A expressão “intervenção militar” inexiste na Constituição e começou a ser usada na internet por grupos minoritários na esteira dos protestos de rua de junho de 2013.

Trata-se de uma interpretação “manifestamente errada” do artigo 142 da Constituição, segundo o ex-presidente do STF (Supremo Tribunal Federal) Ayres Britto.

O artigo estabelece que às Forças Armadas competem três funções: “defesa da pátria, garantia dos poderes constitucionais e, por iniciativa de qualquer destes, da lei e da ordem”.

Nenhuma deles, conforme o ex-ministro, autoriza o emprego de força militar contra autoridades do Executivo a fim de destituí-las.

Britto mencionou que o artigo 142 trata “da defesa do Estado e das instituições democráticas”.

“Pedir intervenção é reivindicar para as Forças Armadas uma função que não é delas. Qualquer saída de qualquer crise é pela Constituição e não da Constituição”, disse o ex-ministro.

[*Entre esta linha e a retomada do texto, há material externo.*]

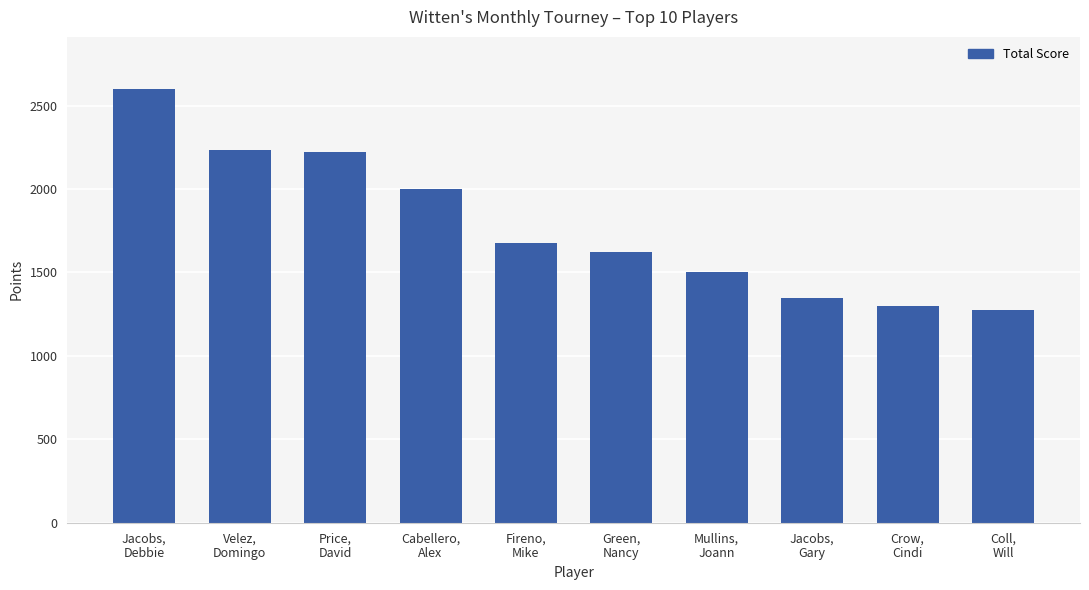

Which has a higher value, Cabellero,
Alex or Green,
Nancy?

Cabellero,
Alex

Sobre o entendimento de que manifestações pela volta da ditadura militar estão protegidas pela liberdade de expressão, valor consagrado na Constituição, o ex-ministro discorda. “Esse tipo de pedido de ‘intervenção’ é juridicamente impossível, porque é enlouquecidamente inconstitucional. Implica um atentado contra o estado democrático e a ordem constitucional.”

Britto também lembrou do artigo 5º da Constituição, que diz ser “crime inafiançável e imprescritível a ação de grupos armados, civis ou militares, contra a ordem constitucional e o estado democrático”.

Assinada pelo presidente general João Baptista Figueiredo no penúltimo ano da ditadura militar (1964-1985), a LSN é controversa, mas já foi utilizada, por exemplo, contra integrantes do MST (Movimento dos Trabalhadores Rurais Sem Terra).

No seu artigo 23, a LSN veda incitar “à subversão da ordem política ou social” e “à animosidade entre as Forças Armadas ou entre estas e as classes sociais ou as instituições civis”.

O artigo 22 também estipula que é crime “fazer, em público, propaganda […] de processos violentos ou ilegais para alteração da ordem política ou social”. Os dois artigos preveem penas de 1 a 4 anos de reclusão.

Na opinião do desembargador Fausto De Sanctis, do TRF (Tribunal Regional Federal) da 3ª Região, qualquer direito, mesmo o da liberdade de expressão, não é absoluto.

“Há previsão legal, por exemplo, que impede o indivíduo de fazer uma tentativa de ruptura do sistema democrático. O direito da manifestação encontra limites na legislação criminal”, disse o juiz.

Como juiz federal de primeira instância em São Paulo, Sanctis cuidou de casos criminais de grande repercussão, como a investigação sobre o Banco Santos e as operações Castelo de Areia e Satiagraha.

O advogado criminalista Luís Henrique Machado, que atua em casos criminais no STF contra políticos com foro especial, ponderou que “a situação é muito nova e tanto a Lei de Segurança Nacional quanto o Código Penal falam em incitar e apologia como tipos penais”, mas “o problema todo é que isso tudo pode desembocar numa discussão constitucional”.

Machado deu como exemplo a “Marcha da Maconha”, em São Paulo, cuja legalidade foi questionada mas acabou reconhecida em decisão do STF de junho de 2011. De acordo com o voto do relator, o ministro Celso de Mello, o ato não constituía apologia ao crime, prevalecendo as liberdades de expressão e de reunião.

“Porque o simples fato de uma pessoa manifestar a liberdade de expressão e de pensamento não quer dizer que ela esteja cometendo crime. No caso da marcha, por exemplo, não se levou adiante um processo penal em razão dessas atitudes”, disse o advogado, para quem sobre a legalidade dos pedidos de “intervenção militar” ainda não chegou aos tribunais.

“Em algum momento pode ser que essas questões sejam analisadas pelo Judiciário em detalhes, e então as coisas ficariam mais claras. Até agora isso não ocorreu.”